The Netflix documentary “Jim and Andy: The Great Beyond,” chronicles Jim Carrey’s role as Andy Kaufman in “Man on the Moon” where Carrey stayed in character as Andy on and off the set. He wore the clothes, did the voice, held the attitude. In short, he was the biggest, weirdest, most antagonistic comic genius he could be. Until the producers told him to stop.
Turns out you can’t live like that for long. You can’t push the boundaries of reality because it freaks people out. People like a delineation of sorts. They want to know they are talking to “you” when that talk to you. No one wants to wander into a scene from “The Shining” unprepared.
That’s why Andy Kaufman made so many people uncomfortable. He was Latka from “Taxi.” He was Tony Clifton. He was a professional wrestler. He was a comic who never told jokes. He lip-synced instead and read poetry. And he never broke character. It was crazy. And people never knew what to make of him. Because who was he? Who was the real “him” in there? That’s all anybody ever wants to know. Who is the real you? It’s the existential dilemma concentrated down to one single question. It is the reason we try to read the stars and our fortunes and our family tree. We want to see the origins of things. We want to know what that golden shining self-actualized version of us really looks like. And so, it bothers us when we can’t pinpoint the real version in others.
But what would it be like to give up a sense of that crucial version of yourself? How freeing would it be to just tip-toe your way down the road of life with curiosity – to look rather than bushwhack your way to some pre-determined goal? What if we really could be whoever we wanted to be and that could be a gain, rather than loss, to the net self?

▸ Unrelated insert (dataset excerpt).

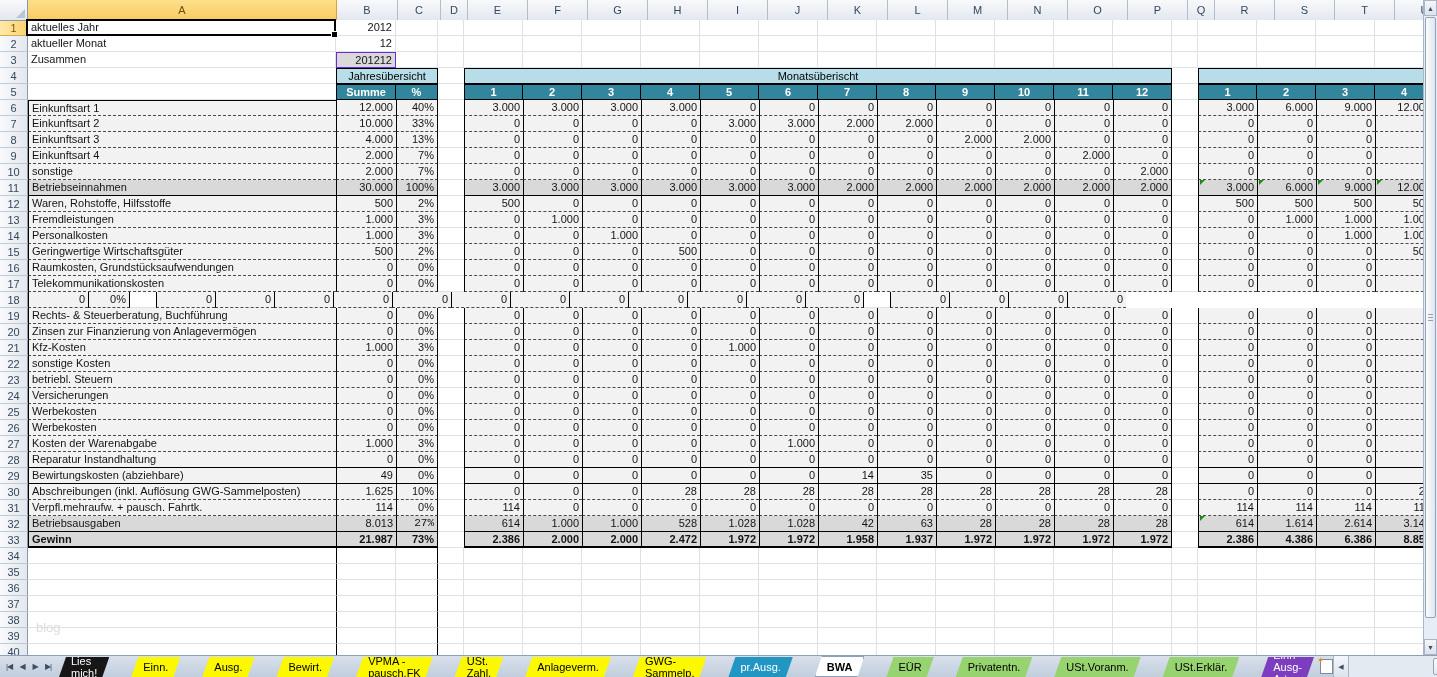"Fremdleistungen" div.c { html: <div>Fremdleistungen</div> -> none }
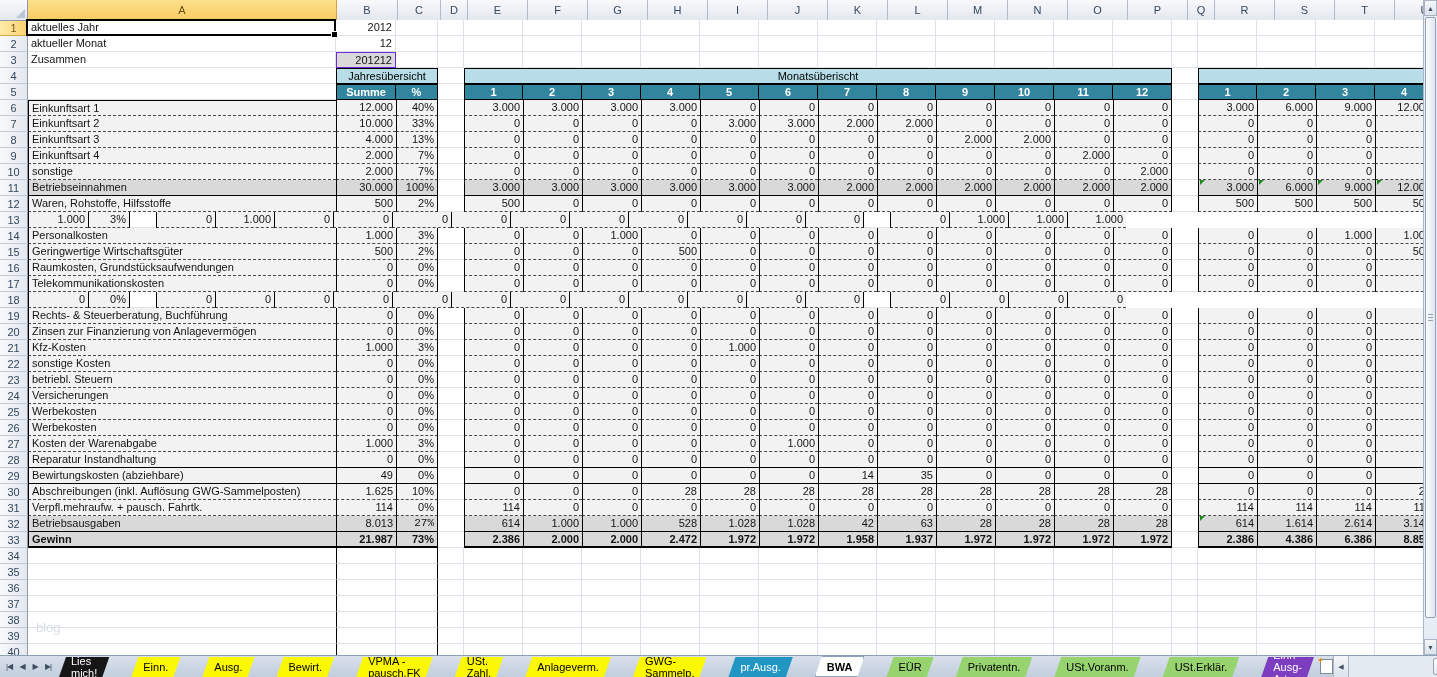"Lies mich!" #tabs { align-items: flex-end -> center }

This is where I see kids shine. They are cowboys in tiaras. They ride in on imaginary dinosaurs and demand you surrender all the Oreos. They try ballet for a year and then switch to tae kwon do. They talk to themselves all the time, narrating the story of their lives. In their reality, Gruffalos exist to do their bidding. Today they are princesses and tomorrow they are soldiers. It’s a weird world they live in, but it sounds awfully interesting.
As parents, we talk often of helping our kids discover their true selves. We want to encourage them to explore all these identities. We praise their creativity. We laugh at their quirks. We let them paint their toenails blue and make salt crystals in the bath tub and try out for track.
But what we are really after, more often than not, is a winnowing down to the real person underneath. Sure, we want them to explore and we will be okay with whatever tiara-wearing cowboy they settle on. But we do want them to settle. We want them to pick. As a teenager, my hair color followed the rainbow spectrum of colors. But eventually I settled in to one I liked and have rarely varied since. At some point the time for experimenting must come to an end.
Why though?
Why do we believe we must come to a concrete definition? Aren’t we always in flux? The me that was a high school thespian is not the me that is now a mother and a writer, but the pieces of that theatricality still exist. Sure, it might make people uncomfortable to see me recite some “double double toil and trouble” to my kids in the grocery line, but who cares? Why must we settle in to the roles others pick for us just to make them content?
Also, the wife me vs. the daughter me vs. the sister me vs. the me in 20 years will all still be me. One is not more real than any other. And if it is a case of impermanence, then why not experiment? Why not see what happens when you leave off the expectations for a day?
Andy Kaufman once said, “What's real? What's not? That's what I do in my act, test how other people deal with reality.”
I think this is what children do. They test our perception of reality. They stretch and bend it and perhaps we should join than rather than assume it should be the other way around. What would be so terrible in letting loose a little more of ourselves on the world?